Comparison of the main beneficiaries of China-US "exchange for old" policies

The China National Car Subsidy Policy, implemented from June 2009, will end at the end of May this year. The major beneficiaries of this policy and the halving of the purchase tax policy are Chinese self-owned brand companies. According to the data released by the China Association of Automobile Manufacturers, the market share of China's self-owned brand passenger cars has increased to 44.3% for the whole year of 2009. From the accumulated sales in the January-April period this year, the sales volume of self-owned brand passenger cars in China was 2.2381 million. It accounted for 48% of the total sales, and the share further increased by 4%.

The United States’ “renewal of old” policy is quite different from that of China. This difference is reflected in the policy implementation background, implementation deadlines, definitions of retired old cars and replaceable new cars, and scrapping and subsidy standards.

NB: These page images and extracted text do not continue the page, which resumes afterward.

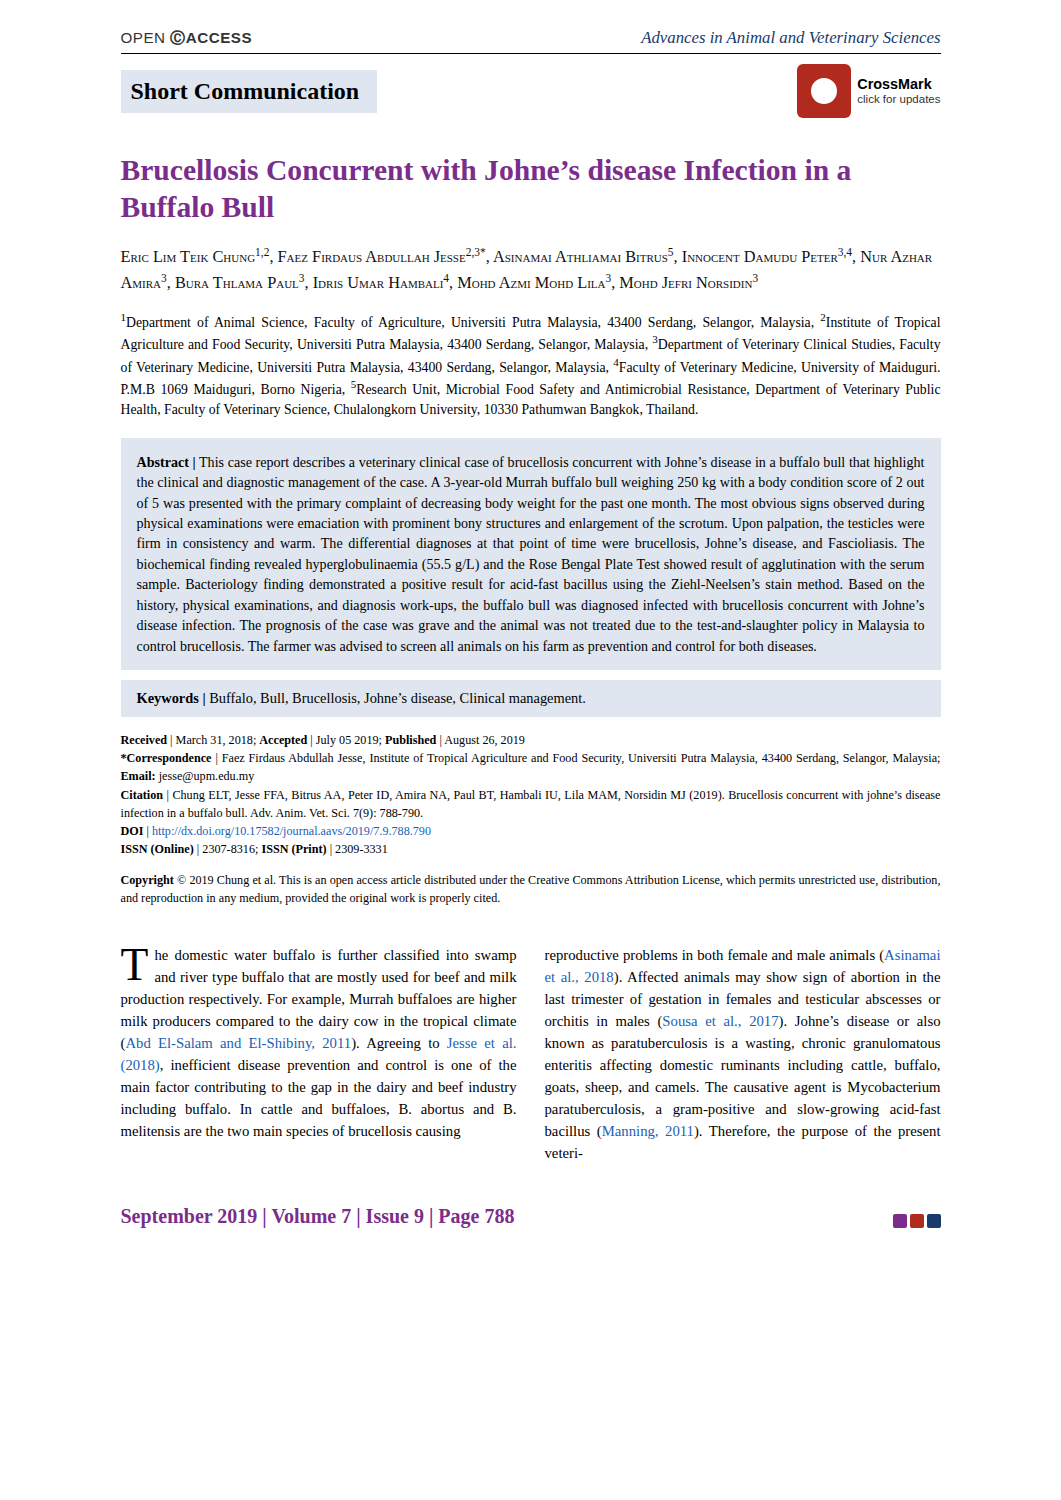OPEN ⒸACCESS
Advances in Animal and Veterinary Sciences
Short Communication
CrossMark click for updates
Brucellosis Concurrent with Johne’s disease Infection in a Buffalo Bull
Eric Lim Teik Chung1,2, Faez Firdaus Abdullah Jesse2,3*, Asinamai Athliamai Bitrus5, Innocent Damudu Peter3,4, Nur Azhar Amira3, Bura Thlama Paul3, Idris Umar Hambali4, Mohd Azmi Mohd Lila3, Mohd Jefri Norsidin3
1Department of Animal Science, Faculty of Agriculture, Universiti Putra Malaysia, 43400 Serdang, Selangor, Malaysia, 2Institute of Tropical Agriculture and Food Security, Universiti Putra Malaysia, 43400 Serdang, Selangor, Malaysia, 3Department of Veterinary Clinical Studies, Faculty of Veterinary Medicine, Universiti Putra Malaysia, 43400 Serdang, Selangor, Malaysia, 4Faculty of Veterinary Medicine, University of Maiduguri. P.M.B 1069 Maiduguri, Borno Nigeria, 5Research Unit, Microbial Food Safety and Antimicrobial Resistance, Department of Veterinary Public Health, Faculty of Veterinary Science, Chulalongkorn University, 10330 Pathumwan Bangkok, Thailand.
Abstract | This case report describes a veterinary clinical case of brucellosis concurrent with Johne’s disease in a buffalo bull that highlight the clinical and diagnostic management of the case. A 3-year-old Murrah buffalo bull weighing 250 kg with a body condition score of 2 out of 5 was presented with the primary complaint of decreasing body weight for the past one month. The most obvious signs observed during physical examinations were emaciation with prominent bony structures and enlargement of the scrotum. Upon palpation, the testicles were firm in consistency and warm. The differential diagnoses at that point of time were brucellosis, Johne’s disease, and Fascioliasis. The biochemical finding revealed hyperglobulinaemia (55.5 g/L) and the Rose Bengal Plate Test showed result of agglutination with the serum sample. Bacteriology finding demonstrated a positive result for acid-fast bacillus using the Ziehl-Neelsen’s stain method. Based on the history, physical examinations, and diagnosis work-ups, the buffalo bull was diagnosed infected with brucellosis concurrent with Johne’s disease infection. The prognosis of the case was grave and the animal was not treated due to the test-and-slaughter policy in Malaysia to control brucellosis. The farmer was advised to screen all animals on his farm as prevention and control for both diseases.
Keywords | Buffalo, Bull, Brucellosis, Johne’s disease, Clinical management.
Received | March 31, 2018; Accepted | July 05 2019; Published | August 26, 2019
*Correspondence | Faez Firdaus Abdullah Jesse, Institute of Tropical Agriculture and Food Security, Universiti Putra Malaysia, 43400 Serdang, Selangor, Malaysia; Email: jesse@upm.edu.my
Citation | Chung ELT, Jesse FFA, Bitrus AA, Peter ID, Amira NA, Paul BT, Hambali IU, Lila MAM, Norsidin MJ (2019). Brucellosis concurrent with johne’s disease infection in a buffalo bull. Adv. Anim. Vet. Sci. 7(9): 788-790.
DOI | http://dx.doi.org/10.17582/journal.aavs/2019/7.9.788.790
ISSN (Online) | 2307-8316; ISSN (Print) | 2309-3331
Copyright © 2019 Chung et al. This is an open access article distributed under the Creative Commons Attribution License, which permits unrestricted use, distribution, and reproduction in any medium, provided the original work is properly cited.
The domestic water buffalo is further classified into swamp and river type buffalo that are mostly used for beef and milk production respectively. For example, Murrah buffaloes are higher milk producers compared to the dairy cow in the tropical climate (Abd El-Salam and El-Shibiny, 2011). Agreeing to Jesse et al. (2018), inefficient disease prevention and control is one of the main factor contributing to the gap in the dairy and beef industry including buffalo. In cattle and buffaloes, B. abortus and B. melitensis are the two main species of brucellosis causing
reproductive problems in both female and male animals (Asinamai et al., 2018). Affected animals may show sign of abortion in the last trimester of gestation in females and testicular abscesses or orchitis in males (Sousa et al., 2017). Johne’s disease or also known as paratuberculosis is a wasting, chronic granulomatous enteritis affecting domestic ruminants including cattle, buffalo, goats, sheep, and camels. The causative agent is Mycobacterium paratuberculosis, a gram-positive and slow-growing acid-fast bacillus (Manning, 2011). Therefore, the purpose of the present veteri-
September 2019 | Volume 7 | Issue 9 | Page 788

The main beneficiaries of this policy in the United States are not primarily local auto companies, but companies with more energy-efficient and environmentally-friendly vehicles – Japanese and Korean cars and Ford.

Comparison of the main beneficiaries of China-US "exchange for old" policies

Comparison of the main beneficiaries of China-US "exchange for old" policies

From Figure 1 and Figure 2, it can be seen that more than 70% of the old cars scrapped under this policy are the cars with low fuel economy of the three largest car companies in the United States. For this new vehicle, 39.4% of the new cars were Toyota, Honda, and Nissan, the three largest car makers in the Japanese market. Among the top three car companies in the U.S., this policy brought Ford’s new car sales to the largest, with new cars being replaced. 13.3% are Ford cars.